Según expresa la norma, la familia, la sociedad y el Estado tienen la obligación “de asistir y proteger al niño para garantizar su desarrollo armónico e integral y el ejercicio pleno de sus derechos”, todos calificados por la misma Constitución como fundamentales: “La vida, la integridad física, la salud y la seguridad social, la alimentación equilibrada, su nombre y nacionalidad, tener una familia y no ser separados de ella, el cuidado y amor, la educación y la cultura, la recreación y la libre expresión de su opinión”. Añade que los menores “serán protegidos contra toda forma de abandono, violencia física o moral, secuestro, venta, abuso sexual, explotación laboral o económica y trabajos riesgosos. Gozarán también de los demás derechos consagrados en la Constitución, en las leyes y en los tratados internacionales ratificados por Colombia”.
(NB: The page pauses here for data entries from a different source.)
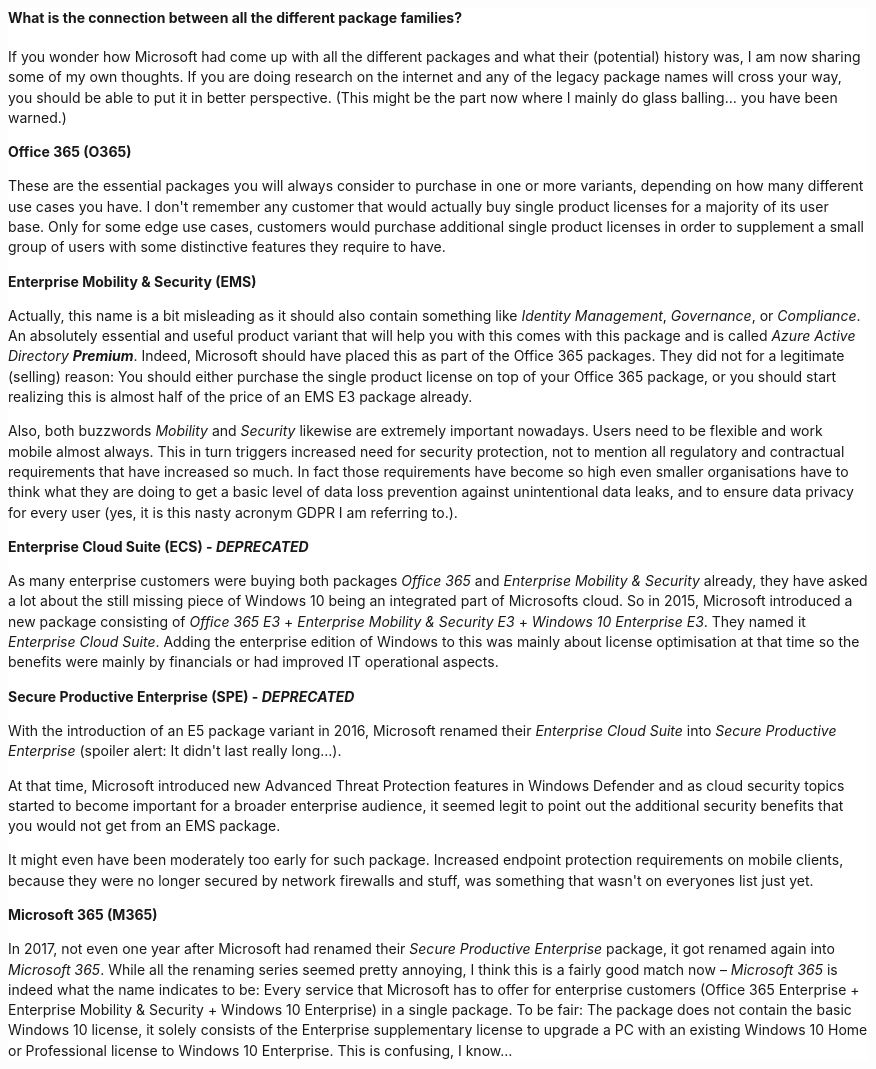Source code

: #### What is the connection between all the different package families?

If you wonder how Microsoft had come up with all the different packages and what their (potential) history was, I am now sharing some of my own thoughts. If you are doing research on the internet and any of the legacy package names will cross your way, you should be able to put it in better perspective. (This might be the part now where I mainly do glass balling… you have been warned.)

**Office 365 (O365)**

These are the essential packages you will always consider to purchase in one or more variants, depending on how many different use cases you have. I don't remember any customer that would actually buy single product licenses for a majority of its user base. Only for some edge use cases, customers would purchase additional single product licenses in order to supplement a small group of users with some distinctive features they require to have.

**Enterprise Mobility & Security (EMS)**

Actually, this name is a bit misleading as it should also contain something like _Identity Management_, _Governance_, or _Compliance_. An absolutely essential and useful product variant that will help you with this comes with this package and is called _Azure Active Directory **Premium**_. Indeed, Microsoft should have placed this as part of the Office 365 packages. They did not for a legitimate (selling) reason: You should either purchase the single product license on top of your Office 365 package, or you should start realizing this is almost half of the price of an EMS E3 package already.

Also, both buzzwords _Mobility_ and _Security_ likewise are extremely important nowadays. Users need to be flexible and work mobile almost always. This in turn triggers increased need for security protection, not to mention all regulatory and contractual requirements that have increased so much. In fact those requirements have become so high even smaller organisations have to think what they are doing to get a basic level of data loss prevention against unintentional data leaks, and to ensure data privacy for every user (yes, it is this nasty acronym GDPR I am referring to.).

**Enterprise Cloud Suite (ECS) - _DEPRECATED_**

As many enterprise customers were buying both packages _Office 365_ and _Enterprise Mobility & Security_ already, they have asked a lot about the still missing piece of Windows 10 being an integrated part of Microsofts cloud. So in 2015, Microsoft introduced a new package consisting of _Office 365 E3_ + _Enterprise Mobility & Security E3_ + _Windows 10 Enterprise E3_. They named it _Enterprise Cloud Suite_. Adding the enterprise edition of Windows to this was mainly about license optimisation at that time so the benefits were mainly by financials or had improved IT operational aspects.

**Secure Productive Enterprise (SPE) - _DEPRECATED_**

With the introduction of an E5 package variant in 2016, Microsoft renamed their _Enterprise Cloud Suite_ into _Secure Productive Enterprise_ (spoiler alert: It didn't last really long…).

At that time, Microsoft introduced new Advanced Threat Protection features in Windows Defender and as cloud security topics started to become important for a broader enterprise audience, it seemed legit to point out the additional security benefits that you would not get from an EMS package.

It might even have been moderately too early for such package. Increased endpoint protection requirements on mobile clients, because they were no longer secured by network firewalls and stuff, was something that wasn't on everyones list just yet.

**Microsoft 365 (M365)**

In 2017, not even one year after Microsoft had renamed their _Secure Productive Enterprise_ package, it got renamed again into _Microsoft 365_. While all the renaming series seemed pretty annoying, I think this is a fairly good match now – _Microsoft 365_ is indeed what the name indicates to be: Every service that Microsoft has to offer for enterprise customers (Office 365 Enterprise + Enterprise Mobility & Security + Windows 10 Enterprise) in a single package. To be fair: The package does not contain the basic Windows 10 license, it solely consists of the Enterprise supplementary license to upgrade a PC with an existing Windows 10 Home or Professional license to Windows 10 Enterprise. This is confusing, I know…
Infortunadamente, los hechos demuestran que lo dispuesto en éste y otros preceptos constitucionales, en la Convención Internacional sobre los Derechos del Niño adoptada por la Asamblea General de Naciones Unidas el 20 de noviembre de 1989 (aprobada por el Congreso colombiano mediante Ley 12 de 1991), en el Código de Infancia y Adolescencia (Ley 1098 de 2006), en el Código Penal, en el Civil, en las normas sobre bienestar familiar, en los convenios de OIT; en la jurisprudencia de los altos tribunales, no se traduce en la realidad. Ocurre lo contrario. Es como si en el interior de la sociedad se moviera un elemento maligno empeñado en producir exactamente los fenómenos opuestos a tan exigentes reglas. Las normas van por un lado y la suerte y el sufrimiento de los niños por otra.
Los niños son las principales víctimas del conflicto armado (que no ha terminado, pese al Acuerdo de Paz de 2016); de las minas anti personas; de la violencia sexual; de la pornografía; de la pólvora que se quema en diciembre; de las balas perdidas que dispara un borracho irresponsable; del abandono; del trabajo infantil -una inaceptable forma de esclavitud-; de la mendicidad; de la violencia en el interior de la familia; del acoso escolar; del hambre y la desnutrición; de la pobreza; de la imposibilidad de educarse.
Nada de eso se soluciona, ni se mitiga, al conjuro de disposiciones penales. Ya hay suficientes normas. Que se cumplan. Lo que debemos emprender todos -Estado, sociedad, familias, iglesias, establecimientos educativos, jueces, autoridades seccionales y locales, medios de comunicación- es una cruzada nacional por una cultura de respeto y amparo a los niños en todo sentido.